>> Begin GIVEN DATA
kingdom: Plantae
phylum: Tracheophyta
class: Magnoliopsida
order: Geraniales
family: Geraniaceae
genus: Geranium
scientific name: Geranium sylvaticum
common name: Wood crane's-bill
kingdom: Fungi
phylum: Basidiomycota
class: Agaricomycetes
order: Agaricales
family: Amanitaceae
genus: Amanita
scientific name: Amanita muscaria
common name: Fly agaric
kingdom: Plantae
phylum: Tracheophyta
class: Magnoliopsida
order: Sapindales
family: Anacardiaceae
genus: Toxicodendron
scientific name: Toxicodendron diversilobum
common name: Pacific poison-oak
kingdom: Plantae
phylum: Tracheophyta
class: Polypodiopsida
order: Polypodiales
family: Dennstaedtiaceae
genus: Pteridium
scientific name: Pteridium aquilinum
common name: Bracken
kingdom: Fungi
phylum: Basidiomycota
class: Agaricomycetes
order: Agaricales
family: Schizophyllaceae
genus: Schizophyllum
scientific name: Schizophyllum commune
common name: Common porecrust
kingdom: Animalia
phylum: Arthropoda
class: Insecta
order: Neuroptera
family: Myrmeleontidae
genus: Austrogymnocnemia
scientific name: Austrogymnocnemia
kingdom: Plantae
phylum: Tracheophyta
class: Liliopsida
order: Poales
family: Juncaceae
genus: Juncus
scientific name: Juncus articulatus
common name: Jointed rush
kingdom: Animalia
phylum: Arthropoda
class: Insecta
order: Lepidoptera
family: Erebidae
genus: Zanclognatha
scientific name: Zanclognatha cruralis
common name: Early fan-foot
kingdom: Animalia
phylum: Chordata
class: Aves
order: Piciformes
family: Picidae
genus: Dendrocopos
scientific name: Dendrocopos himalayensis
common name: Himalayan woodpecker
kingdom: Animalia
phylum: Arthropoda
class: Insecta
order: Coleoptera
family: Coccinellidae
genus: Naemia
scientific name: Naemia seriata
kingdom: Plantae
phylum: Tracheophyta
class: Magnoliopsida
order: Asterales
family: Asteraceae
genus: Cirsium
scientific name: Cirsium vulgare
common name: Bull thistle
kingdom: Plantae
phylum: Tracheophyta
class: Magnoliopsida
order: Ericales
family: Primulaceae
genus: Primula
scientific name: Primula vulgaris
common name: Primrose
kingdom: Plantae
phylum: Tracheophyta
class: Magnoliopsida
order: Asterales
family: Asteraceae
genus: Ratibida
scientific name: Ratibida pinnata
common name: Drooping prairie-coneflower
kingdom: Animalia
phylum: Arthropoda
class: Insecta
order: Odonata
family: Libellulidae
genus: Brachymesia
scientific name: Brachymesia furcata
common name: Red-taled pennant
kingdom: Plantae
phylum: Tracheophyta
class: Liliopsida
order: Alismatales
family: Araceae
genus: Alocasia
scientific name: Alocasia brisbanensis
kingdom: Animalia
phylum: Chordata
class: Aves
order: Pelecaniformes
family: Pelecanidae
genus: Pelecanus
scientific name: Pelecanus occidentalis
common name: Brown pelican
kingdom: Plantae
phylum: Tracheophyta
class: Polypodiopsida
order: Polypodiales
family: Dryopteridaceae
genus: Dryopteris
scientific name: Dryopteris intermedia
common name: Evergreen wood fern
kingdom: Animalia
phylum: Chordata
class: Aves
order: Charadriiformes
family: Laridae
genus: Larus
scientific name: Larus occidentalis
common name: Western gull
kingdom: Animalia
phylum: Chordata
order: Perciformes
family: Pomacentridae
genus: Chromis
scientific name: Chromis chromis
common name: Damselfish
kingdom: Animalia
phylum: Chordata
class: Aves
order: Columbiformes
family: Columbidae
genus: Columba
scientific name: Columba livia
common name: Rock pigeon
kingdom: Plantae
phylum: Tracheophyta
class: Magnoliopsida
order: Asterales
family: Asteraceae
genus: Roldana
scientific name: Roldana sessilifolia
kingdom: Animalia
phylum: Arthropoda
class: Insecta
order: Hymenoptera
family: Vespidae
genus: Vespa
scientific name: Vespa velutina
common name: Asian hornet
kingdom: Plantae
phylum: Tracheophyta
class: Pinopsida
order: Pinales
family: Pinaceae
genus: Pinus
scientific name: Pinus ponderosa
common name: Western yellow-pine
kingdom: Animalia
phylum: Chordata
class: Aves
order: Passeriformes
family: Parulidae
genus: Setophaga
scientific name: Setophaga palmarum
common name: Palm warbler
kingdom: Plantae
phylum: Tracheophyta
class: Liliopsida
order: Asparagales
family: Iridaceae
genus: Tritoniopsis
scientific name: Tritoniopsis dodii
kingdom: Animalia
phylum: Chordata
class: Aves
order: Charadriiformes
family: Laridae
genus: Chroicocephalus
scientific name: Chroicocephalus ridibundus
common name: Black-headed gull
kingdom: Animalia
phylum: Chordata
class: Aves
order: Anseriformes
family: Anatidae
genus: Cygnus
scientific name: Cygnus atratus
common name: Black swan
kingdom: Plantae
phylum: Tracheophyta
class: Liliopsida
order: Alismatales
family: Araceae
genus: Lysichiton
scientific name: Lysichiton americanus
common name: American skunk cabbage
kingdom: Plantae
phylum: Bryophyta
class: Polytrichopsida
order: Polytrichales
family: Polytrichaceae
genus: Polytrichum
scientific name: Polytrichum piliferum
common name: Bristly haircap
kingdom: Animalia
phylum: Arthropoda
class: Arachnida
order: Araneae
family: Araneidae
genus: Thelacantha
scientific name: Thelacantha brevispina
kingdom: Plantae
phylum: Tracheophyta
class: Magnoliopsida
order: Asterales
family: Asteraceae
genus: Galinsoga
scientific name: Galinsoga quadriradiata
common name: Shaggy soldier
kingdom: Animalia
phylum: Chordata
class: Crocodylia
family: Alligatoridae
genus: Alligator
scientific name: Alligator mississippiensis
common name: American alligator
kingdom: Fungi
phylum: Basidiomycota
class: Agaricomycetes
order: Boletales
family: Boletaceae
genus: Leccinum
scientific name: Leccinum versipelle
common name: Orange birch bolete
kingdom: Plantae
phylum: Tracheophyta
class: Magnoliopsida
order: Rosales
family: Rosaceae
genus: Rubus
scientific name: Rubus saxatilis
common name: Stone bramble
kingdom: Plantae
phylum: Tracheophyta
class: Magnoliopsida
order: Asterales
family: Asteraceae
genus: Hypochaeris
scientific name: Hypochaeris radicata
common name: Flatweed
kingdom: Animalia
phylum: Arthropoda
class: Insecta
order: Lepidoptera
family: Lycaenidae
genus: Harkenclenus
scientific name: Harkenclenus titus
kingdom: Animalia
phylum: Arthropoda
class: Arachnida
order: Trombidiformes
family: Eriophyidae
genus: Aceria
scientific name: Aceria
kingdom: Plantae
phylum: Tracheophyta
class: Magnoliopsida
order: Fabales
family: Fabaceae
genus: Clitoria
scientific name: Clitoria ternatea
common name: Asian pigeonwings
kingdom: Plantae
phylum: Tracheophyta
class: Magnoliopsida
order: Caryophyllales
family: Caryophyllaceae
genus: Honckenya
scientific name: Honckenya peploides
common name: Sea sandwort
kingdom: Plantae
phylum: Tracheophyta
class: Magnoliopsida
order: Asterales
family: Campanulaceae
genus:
>> End GIVEN DATA
§ **CHALLENGE**
Copy the item lines above, unchanged, from the line with "phylum: Bryophyta" up to and including the line with "family: Araneidae".

§ **SOLVED PROBLEM**
phylum: Bryophyta
class: Polytrichopsida
order: Polytrichales
family: Polytrichaceae
genus: Polytrichum
scientific name: Polytrichum piliferum
common name: Bristly haircap
kingdom: Animalia
phylum: Arthropoda
class: Arachnida
order: Araneae
family: Araneidae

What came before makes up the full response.